> _Source records_:
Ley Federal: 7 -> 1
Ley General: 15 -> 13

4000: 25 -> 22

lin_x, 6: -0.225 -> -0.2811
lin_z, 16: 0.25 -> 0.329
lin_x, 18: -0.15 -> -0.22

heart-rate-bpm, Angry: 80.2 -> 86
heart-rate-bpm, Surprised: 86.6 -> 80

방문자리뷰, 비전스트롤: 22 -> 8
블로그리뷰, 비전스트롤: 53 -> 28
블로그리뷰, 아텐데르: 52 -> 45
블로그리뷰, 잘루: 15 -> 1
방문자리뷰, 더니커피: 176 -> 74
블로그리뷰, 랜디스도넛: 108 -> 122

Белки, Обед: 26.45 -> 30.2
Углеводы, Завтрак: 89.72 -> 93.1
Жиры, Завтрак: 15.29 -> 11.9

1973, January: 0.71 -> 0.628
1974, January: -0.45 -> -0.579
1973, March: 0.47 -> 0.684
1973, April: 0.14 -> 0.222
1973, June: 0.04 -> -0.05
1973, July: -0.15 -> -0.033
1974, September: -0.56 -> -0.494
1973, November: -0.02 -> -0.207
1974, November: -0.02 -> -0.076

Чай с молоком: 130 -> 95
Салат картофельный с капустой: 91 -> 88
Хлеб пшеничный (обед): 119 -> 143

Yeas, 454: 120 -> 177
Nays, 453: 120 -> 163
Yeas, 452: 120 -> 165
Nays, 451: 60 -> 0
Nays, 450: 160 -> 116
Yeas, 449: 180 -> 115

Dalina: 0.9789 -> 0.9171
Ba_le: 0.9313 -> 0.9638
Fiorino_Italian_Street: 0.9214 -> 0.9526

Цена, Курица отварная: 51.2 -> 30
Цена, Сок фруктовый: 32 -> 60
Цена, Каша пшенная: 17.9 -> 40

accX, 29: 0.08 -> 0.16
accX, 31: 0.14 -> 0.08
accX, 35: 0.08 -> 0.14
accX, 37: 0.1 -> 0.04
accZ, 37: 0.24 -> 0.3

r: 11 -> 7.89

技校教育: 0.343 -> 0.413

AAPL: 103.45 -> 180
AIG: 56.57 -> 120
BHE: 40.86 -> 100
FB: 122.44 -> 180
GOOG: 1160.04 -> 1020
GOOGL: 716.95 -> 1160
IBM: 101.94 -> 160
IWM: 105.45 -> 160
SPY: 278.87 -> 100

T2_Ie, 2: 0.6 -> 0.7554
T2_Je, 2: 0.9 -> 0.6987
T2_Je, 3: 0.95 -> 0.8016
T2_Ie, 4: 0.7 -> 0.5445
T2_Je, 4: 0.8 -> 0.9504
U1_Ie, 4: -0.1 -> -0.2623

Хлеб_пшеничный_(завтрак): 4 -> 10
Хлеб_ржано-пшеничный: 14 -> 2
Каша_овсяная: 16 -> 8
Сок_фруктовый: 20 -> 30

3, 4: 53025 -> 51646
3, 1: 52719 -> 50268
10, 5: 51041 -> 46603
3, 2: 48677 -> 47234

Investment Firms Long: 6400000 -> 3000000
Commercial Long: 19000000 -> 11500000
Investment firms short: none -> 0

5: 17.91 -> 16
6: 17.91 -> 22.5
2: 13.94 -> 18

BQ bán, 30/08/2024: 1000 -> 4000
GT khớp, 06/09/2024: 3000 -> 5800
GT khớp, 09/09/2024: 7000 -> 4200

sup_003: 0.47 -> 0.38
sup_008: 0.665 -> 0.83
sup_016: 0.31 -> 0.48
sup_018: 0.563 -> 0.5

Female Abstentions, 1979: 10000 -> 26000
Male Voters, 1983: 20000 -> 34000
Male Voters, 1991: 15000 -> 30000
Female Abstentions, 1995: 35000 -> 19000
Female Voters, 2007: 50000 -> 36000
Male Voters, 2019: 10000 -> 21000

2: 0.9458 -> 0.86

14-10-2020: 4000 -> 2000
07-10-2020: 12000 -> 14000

> _Instruction_:
Exactly as they appear, please write out the lines from the opening of the listing above down to the line containing "1974, January: -0.45 -> -0.579", with both end lines included.

> _Completed task_:
Ley Federal: 7 -> 1
Ley General: 15 -> 13

4000: 25 -> 22

lin_x, 6: -0.225 -> -0.2811
lin_z, 16: 0.25 -> 0.329
lin_x, 18: -0.15 -> -0.22

heart-rate-bpm, Angry: 80.2 -> 86
heart-rate-bpm, Surprised: 86.6 -> 80

방문자리뷰, 비전스트롤: 22 -> 8
블로그리뷰, 비전스트롤: 53 -> 28
블로그리뷰, 아텐데르: 52 -> 45
블로그리뷰, 잘루: 15 -> 1
방문자리뷰, 더니커피: 176 -> 74
블로그리뷰, 랜디스도넛: 108 -> 122

Белки, Обед: 26.45 -> 30.2
Углеводы, Завтрак: 89.72 -> 93.1
Жиры, Завтрак: 15.29 -> 11.9

1973, January: 0.71 -> 0.628
1974, January: -0.45 -> -0.579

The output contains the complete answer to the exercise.